#### Texte du document
J’appelle votre attention, madame la ministre, sur l’orientation de ces jeunes Français de l’étranger qui, n’ayant pas obtenu de mention, se voient refuser l’accès aux filières qui favoriseraient au mieux leur insertion professionnelle. C’est exactement l’inverse de l’objectif de ce projet de loi relatif à l’orientation et à la réussite des étudiants.

Mme la présidente. La parole est à M. Guillaume Chevrollier, sur l’article.

M. Guillaume Chevrollier. Abandons de poste, échecs à répétition… En France, aujourd’hui, 60 % des étudiants ne terminent pas leur première année de fac et seuls 27 % d’entre eux parviennent à obtenir leur licence en trois ans.

Cet échec de l’orientation est d’autant plus désolant que nos entreprises ont besoin de compétences, non seulement dans les métropoles, mais aussi dans les départements ruraux comme la Mayenne, où 2 000 collaborateurs sont recherchés. On recherche des jeunes qualifiés, responsables, désireux de travailler.

L’échec de cette première année de cycle est double.

C’est tout d’abord l’échec de la pratique du tirage au sort imposé par la plateforme Admission post-bac, ou APB, qui ne prenait en compte ni les parcours individuels, ni les vocations, ni les motivations des lycéens.

C’est ensuite l’échec de l’accompagnement de ces derniers, qui n’ont pas été aidés dans la définition de leur projet professionnel, pas plus qu’ils n’ont été correctement orientés vers la bonne filière ou informés des débouchés du cursus emprunté.

Voici la perspective que la France offre aujourd’hui à plus de la moitié de ses jeunes citoyens : une année d’errance et de nomadisme. À quel prix ? Un coût psychologique et humain pour l’étudiant, qui perd confiance en lui, confiance en ses talents ; un coût financier aussi, notamment pour sa famille. Le coût des échecs à l’université est estimé à 500 millions d’euros par an, selon une enquête de France Stratégie.

Bref, c’est un gâchis personnel, social et financier.

Nous partageons ce constat. Toutefois, la précipitation avec laquelle le Gouvernement soumet ce projet de loi me laisse perplexe. Pourquoi mettre en place une réforme de l’accès à la première année de l’enseignement supérieur et créer de nouveaux dispositifs comme la plateforme Parcoursup, dont les dysfonctionnements ont été relevés par M. le rapporteur, avant d’engager une réforme globale du lycée et du baccalauréat ? Pourquoi déléguer l’accompagnement et l’orientation de l’élève au système universitaire, plutôt que de l’engager dès le début du lycée ?
########
#### Données
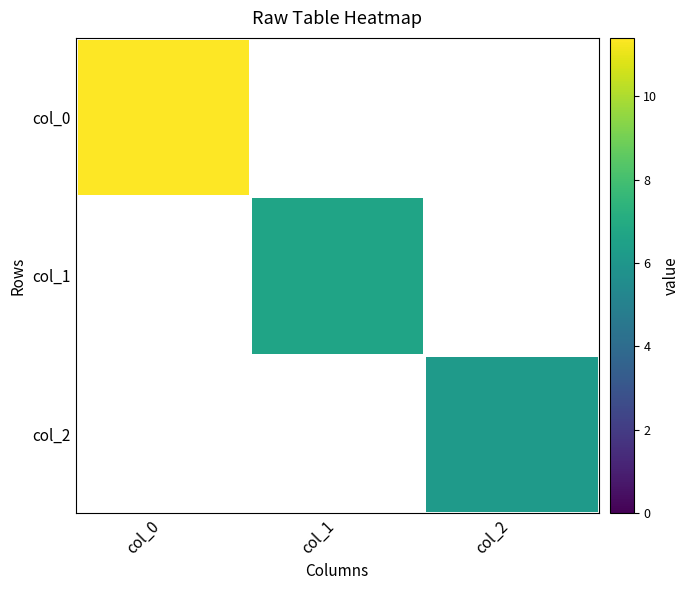

Which series changed the most between col_0 and col_2?

col_0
########
- _Tâches à faire_:
- a) Recopiez, dans le débat sur l'orientation des étudiants, tout ce qui va de « Mme la présidente. La » jusqu'à « motivations des lycéens. ».
- b) Répondez à ces questions d'après le débat sur l'orientation des étudiants :
(i) Quelle part des étudiants ne termine pas sa première année de fac ?
(ii) Combien de collaborateurs sont recherchés en Mayenne ?
(iii) Selon France Stratégie, combien coûtent chaque année les échecs à l'université ?
- c) Prolongez le débat sur l'orientation des étudiants à partir de sa dernière phrase.

- _Liste des réponses_:
- a)
Mme la présidente. La parole est à M. Guillaume Chevrollier, sur l’article.

M. Guillaume Chevrollier. Abandons de poste, échecs à répétition… En France, aujourd’hui, 60 % des étudiants ne terminent pas leur première année de fac et seuls 27 % d’entre eux parviennent à obtenir leur licence en trois ans.

Cet échec de l’orientation est d’autant plus désolant que nos entreprises ont besoin de compétences, non seulement dans les métropoles, mais aussi dans les départements ruraux comme la Mayenne, où 2 000 collaborateurs sont recherchés. On recherche des jeunes qualifiés, responsables, désireux de travailler.

L’échec de cette première année de cycle est double.

C’est tout d’abord l’échec de la pratique du tirage au sort imposé par la plateforme Admission post-bac, ou APB, qui ne prenait en compte ni les parcours individuels, ni les vocations, ni les motivations des lycéens.

- b)
(i) 60 % des étudiants.
(ii) 2 000 collaborateurs.
(iii) 500 millions d'euros par an.

- c)
Cette réforme a été préparée de manière précipitée, dans l’urgence. Dans l’intérêt des étudiants et du pays, c’est une réflexion beaucoup plus globale que nous devons engager. Ce texte manque d’ambition. (Applaudissements sur des travées du groupe Les Républicains.)

Mme la présidente. L’amendement n° 3, présenté par MM. Ouzoulias, P. Laurent et les membres du groupe communiste républicain citoyen et écologiste, est ainsi libellé :

Supprimer cet article.

La parole est à M. Pierre Ouzoulias.

M. Pierre Ouzoulias. L’avantage d’examiner une loi qui s’applique déjà est que l’on a sous les yeux un certain nombre d’exemples extrêmement instructifs ; je vais en citer rapidement quelques-uns.

Auparavant, j’aimerais vous dire – je mets entre parenthèses vos pudeurs sémantiques – que votre sélection ne portera pas sur le bac, qui est un diplôme national anonyme, mais sur les résultats du lycée, qui sont essentiellement déterminés par la position sociale des lycéens. Elle portera aussi sur la capacité des parents à payer des organismes privés extérieurs pour monter les dossiers Parcoursup. Sur internet, par exemple, vous trouvez d’ores et déjà un site qui, pour 560 euros, vous propose la formule « Sérénité », dans laquelle on vous assure la rédaction de votre projet motivé, de votre CV et de votre lettre de motivation…

Quand on en arrive à de telles extrémités, madame la ministre, on sélectionne surtout les familles qui pourront débourser une telle somme. Loin de votre ambition de faire réussir les élèves, on s’attelle plutôt à la réussite d’entreprises privées qui développent des niches commerciales et financières sur le recul du service public.

Mme la présidente. Quel est l’avis de la commission ?

M. Jacques Grosperrin, rapporteur. Je respecte la logique du groupe communiste. Cependant, comme me le faisait remarquer le directeur d’une fac de sciences, on n’imagine pas un élève de première en bac pro entrer en terminale S. C’est un peu la même chose pour l’entrée à l’université.

Si l’on supprimait l’article 1er, on reviendrait sur la sélection – je sais que le mot vous gêne, madame la ministre, vous préférez parler d’appariement ou de discrimination, mais, de facto, une sélection se mettra en place. À titre personnel, ce terme ne me dérange pas. On maintiendrait ainsi les trois critères qui s’appliquaient auparavant : le domicile, les préférences et la situation familiale. Ce serait donc un retour au tirage au sort. Or tout le monde a dit que le tirage au sort était absurde, inique, illégitime et irrespectueux de l’avenir de nos jeunes.

Il faut savoir que 850 000 lycéens et étudiants redoublants attendent. L’adoption d’un tel amendement augmenterait leur anxiété.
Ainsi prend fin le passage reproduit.